If your family doctor has a question about your care, they send a fax to a specialist requesting an appointment for you. Sometime after you see the specialist – perhaps days or maybe months – your family doctor gets a fax or letter in the mail with “an answer”.
iTunes can tell you which songs you might want to buy based on your purchase history. In contrast, most of our electronic medical records aren’t sophisticated enough to alert physicians when a patient is overdue for a test or would benefit from a certain medication.
It seems that we’ve become complacent and just accepted that this is the way it is in healthcare. Change is too hard. Ensuring privacy is too important. We can still deliver high quality care, right?
But, a new Commonwealth Fund study finds that Canada lags far behind other countries when it comes to using information technology in primary care. In 2009, Canada was dead last among ten other developed countries when it came to the percentage of family doctors using electronic medical records. Three years later, Canada is still dead last among these countries.
Only 56% of family doctors in Canada use electronic medical records but even worse, only 10% are able to use them in a sophisticated way – to guide clinical decisions or generate summary information of their practice. In contrast, 98% of primary care doctors in the UK use electronic medical records and 68% of them use them in a sophisticated way. Not surprisingly, only a minority of Canadian practices routinely receive and review data on the quality of their patient care.
Canada also ranks last when it comes to exchanging patient information electronically between doctor’s offices. And we are least likely to allow patients to request appointments online, ask for prescriptions refills online, or email their practitioner with a medical question.
Perhaps it’s not a coincidence that Canada is at or near the bottom of the pile when it comes to providing after-hours care or same or next day appointments. Embracing new technologies would no doubt free up physicians’ time to see the patients who need to be seen.
The good news is that 82% of primary care physicians in Canada were satisfied or very satisfied with practicing medicine.
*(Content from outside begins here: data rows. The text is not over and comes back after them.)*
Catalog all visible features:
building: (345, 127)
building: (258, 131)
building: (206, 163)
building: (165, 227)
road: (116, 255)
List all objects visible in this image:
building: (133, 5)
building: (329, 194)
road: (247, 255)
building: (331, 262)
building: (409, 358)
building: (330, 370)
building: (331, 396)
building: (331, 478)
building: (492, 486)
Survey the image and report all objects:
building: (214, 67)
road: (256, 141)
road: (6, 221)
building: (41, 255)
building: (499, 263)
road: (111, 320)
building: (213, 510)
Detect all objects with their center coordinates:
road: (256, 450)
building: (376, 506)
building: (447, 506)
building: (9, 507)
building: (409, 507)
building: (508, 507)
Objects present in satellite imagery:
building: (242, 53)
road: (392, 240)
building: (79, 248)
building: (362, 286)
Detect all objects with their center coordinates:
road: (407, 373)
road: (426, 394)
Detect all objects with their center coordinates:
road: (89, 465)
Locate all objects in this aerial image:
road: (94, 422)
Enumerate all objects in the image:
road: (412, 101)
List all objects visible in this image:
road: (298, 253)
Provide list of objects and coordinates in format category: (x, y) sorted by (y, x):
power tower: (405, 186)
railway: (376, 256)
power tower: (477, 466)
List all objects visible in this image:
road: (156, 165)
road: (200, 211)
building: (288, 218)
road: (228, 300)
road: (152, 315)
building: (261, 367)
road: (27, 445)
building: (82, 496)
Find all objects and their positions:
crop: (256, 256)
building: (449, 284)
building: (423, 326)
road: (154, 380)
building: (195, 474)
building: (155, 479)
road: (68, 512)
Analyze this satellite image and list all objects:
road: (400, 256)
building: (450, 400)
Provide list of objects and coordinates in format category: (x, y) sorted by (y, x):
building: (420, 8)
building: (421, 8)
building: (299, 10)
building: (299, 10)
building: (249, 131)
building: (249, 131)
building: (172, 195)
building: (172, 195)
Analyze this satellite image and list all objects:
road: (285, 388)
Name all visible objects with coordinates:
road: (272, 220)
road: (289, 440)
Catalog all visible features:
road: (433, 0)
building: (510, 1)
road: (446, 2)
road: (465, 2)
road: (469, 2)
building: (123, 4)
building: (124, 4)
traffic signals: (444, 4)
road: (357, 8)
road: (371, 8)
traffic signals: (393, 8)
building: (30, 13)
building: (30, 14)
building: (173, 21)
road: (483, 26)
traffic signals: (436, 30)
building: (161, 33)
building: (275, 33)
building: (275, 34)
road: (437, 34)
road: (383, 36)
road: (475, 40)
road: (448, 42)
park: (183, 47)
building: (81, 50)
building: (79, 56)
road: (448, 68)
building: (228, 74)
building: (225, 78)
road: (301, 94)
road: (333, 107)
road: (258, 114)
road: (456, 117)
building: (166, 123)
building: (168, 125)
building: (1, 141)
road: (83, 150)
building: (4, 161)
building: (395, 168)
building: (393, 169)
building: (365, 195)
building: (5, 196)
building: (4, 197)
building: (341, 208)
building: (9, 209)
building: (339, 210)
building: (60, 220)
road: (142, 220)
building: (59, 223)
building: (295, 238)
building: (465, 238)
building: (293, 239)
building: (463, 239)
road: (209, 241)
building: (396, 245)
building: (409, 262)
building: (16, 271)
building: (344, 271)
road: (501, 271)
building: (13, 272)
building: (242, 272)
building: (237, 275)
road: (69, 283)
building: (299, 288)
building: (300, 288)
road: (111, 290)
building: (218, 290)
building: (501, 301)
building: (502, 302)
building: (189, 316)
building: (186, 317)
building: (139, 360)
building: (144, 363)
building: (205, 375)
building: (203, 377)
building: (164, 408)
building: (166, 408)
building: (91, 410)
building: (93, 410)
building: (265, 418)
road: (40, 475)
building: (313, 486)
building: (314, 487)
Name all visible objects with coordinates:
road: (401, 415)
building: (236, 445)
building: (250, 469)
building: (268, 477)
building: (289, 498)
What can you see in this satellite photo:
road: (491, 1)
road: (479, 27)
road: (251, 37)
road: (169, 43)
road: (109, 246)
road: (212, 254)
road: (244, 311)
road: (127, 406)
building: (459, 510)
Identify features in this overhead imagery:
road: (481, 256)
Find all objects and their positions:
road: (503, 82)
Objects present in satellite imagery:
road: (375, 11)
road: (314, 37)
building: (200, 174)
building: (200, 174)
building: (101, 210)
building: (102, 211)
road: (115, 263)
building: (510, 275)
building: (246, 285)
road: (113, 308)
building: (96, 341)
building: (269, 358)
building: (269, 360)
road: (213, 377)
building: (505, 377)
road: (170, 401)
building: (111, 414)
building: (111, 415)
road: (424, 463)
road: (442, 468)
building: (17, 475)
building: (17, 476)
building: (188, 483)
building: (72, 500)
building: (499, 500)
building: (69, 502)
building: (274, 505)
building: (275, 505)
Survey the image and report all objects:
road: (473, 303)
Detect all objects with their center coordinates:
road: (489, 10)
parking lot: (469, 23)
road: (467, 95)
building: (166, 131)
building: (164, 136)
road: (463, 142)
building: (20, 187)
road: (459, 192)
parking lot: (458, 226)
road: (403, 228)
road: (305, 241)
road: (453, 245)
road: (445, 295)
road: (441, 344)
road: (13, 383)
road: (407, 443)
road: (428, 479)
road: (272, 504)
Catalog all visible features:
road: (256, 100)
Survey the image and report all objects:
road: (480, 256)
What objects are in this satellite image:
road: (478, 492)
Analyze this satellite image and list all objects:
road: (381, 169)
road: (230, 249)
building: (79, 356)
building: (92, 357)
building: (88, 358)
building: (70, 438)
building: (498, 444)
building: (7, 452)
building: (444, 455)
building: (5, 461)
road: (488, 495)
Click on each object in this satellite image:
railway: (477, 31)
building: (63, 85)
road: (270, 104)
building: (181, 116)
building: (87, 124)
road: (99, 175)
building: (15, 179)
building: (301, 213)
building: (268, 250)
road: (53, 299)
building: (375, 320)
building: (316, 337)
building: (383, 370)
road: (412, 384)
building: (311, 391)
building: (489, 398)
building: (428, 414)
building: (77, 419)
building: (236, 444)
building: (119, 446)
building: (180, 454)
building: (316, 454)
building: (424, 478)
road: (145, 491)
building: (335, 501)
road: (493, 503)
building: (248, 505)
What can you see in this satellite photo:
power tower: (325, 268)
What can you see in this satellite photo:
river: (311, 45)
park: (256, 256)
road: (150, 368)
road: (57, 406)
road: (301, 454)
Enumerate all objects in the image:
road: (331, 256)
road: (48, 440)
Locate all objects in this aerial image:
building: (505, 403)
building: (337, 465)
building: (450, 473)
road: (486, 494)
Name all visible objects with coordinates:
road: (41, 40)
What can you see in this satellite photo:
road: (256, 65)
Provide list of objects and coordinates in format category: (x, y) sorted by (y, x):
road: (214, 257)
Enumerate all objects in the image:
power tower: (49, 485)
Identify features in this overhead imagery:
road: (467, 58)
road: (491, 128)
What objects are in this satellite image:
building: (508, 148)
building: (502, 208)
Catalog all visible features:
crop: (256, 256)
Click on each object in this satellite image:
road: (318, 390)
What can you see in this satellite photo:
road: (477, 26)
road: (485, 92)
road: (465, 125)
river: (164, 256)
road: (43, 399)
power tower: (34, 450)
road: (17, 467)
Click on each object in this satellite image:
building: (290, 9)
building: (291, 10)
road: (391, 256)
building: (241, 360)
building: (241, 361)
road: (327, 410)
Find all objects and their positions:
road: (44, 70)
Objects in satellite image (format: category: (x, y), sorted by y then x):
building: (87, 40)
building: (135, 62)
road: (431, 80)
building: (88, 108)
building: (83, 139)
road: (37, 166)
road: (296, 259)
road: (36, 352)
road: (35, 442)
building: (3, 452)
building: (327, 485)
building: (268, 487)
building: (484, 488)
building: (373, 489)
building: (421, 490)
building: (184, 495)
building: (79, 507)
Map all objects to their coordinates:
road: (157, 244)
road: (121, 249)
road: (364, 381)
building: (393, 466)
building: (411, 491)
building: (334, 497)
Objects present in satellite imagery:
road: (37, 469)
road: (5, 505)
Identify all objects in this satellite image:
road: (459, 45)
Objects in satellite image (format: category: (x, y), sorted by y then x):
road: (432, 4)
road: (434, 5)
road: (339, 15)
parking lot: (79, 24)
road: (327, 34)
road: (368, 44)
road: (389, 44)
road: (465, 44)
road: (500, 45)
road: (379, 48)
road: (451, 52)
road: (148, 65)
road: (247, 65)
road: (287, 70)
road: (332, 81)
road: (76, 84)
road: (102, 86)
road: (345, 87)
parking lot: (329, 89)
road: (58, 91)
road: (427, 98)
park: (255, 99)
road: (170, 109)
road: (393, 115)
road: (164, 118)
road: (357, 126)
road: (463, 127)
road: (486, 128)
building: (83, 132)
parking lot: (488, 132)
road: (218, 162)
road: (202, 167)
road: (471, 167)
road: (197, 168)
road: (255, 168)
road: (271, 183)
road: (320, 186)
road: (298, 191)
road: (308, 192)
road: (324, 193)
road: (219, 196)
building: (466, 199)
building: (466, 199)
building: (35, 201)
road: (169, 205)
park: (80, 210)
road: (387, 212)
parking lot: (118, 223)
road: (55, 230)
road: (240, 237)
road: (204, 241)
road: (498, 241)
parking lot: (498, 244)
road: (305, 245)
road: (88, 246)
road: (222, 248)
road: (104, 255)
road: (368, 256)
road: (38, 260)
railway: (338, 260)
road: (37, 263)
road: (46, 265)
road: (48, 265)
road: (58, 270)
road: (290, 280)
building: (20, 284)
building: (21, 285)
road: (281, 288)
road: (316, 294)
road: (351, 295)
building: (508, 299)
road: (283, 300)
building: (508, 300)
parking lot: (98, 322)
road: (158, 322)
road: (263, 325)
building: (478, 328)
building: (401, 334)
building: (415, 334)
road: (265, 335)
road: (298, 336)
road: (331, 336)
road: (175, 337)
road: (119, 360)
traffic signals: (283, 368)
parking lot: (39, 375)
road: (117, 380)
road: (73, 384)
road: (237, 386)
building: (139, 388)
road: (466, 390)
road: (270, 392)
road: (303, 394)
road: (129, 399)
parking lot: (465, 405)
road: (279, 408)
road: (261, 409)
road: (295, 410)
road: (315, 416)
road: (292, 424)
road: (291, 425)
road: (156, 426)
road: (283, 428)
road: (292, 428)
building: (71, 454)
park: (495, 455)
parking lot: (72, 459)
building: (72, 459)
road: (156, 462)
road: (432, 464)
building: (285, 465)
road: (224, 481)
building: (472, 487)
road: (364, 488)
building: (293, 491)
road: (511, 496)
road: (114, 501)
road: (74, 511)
But how satisfied are our patients?
Perhaps we are old and set in our ways. When a group of first year family medicine trainees at the University of Toronto were asked about ideas to improve the health system, near the top of their list was a desire to communicate with their patients using technology. Not just email, but twitter and text messaging.
We need to stop making excuses for not using communication technologies in healthcare that are commonplace in every other aspect of our life. And perhaps, we need to hand over this file to our new physician graduates, who are more in touch with our patients and the changing ways of the world.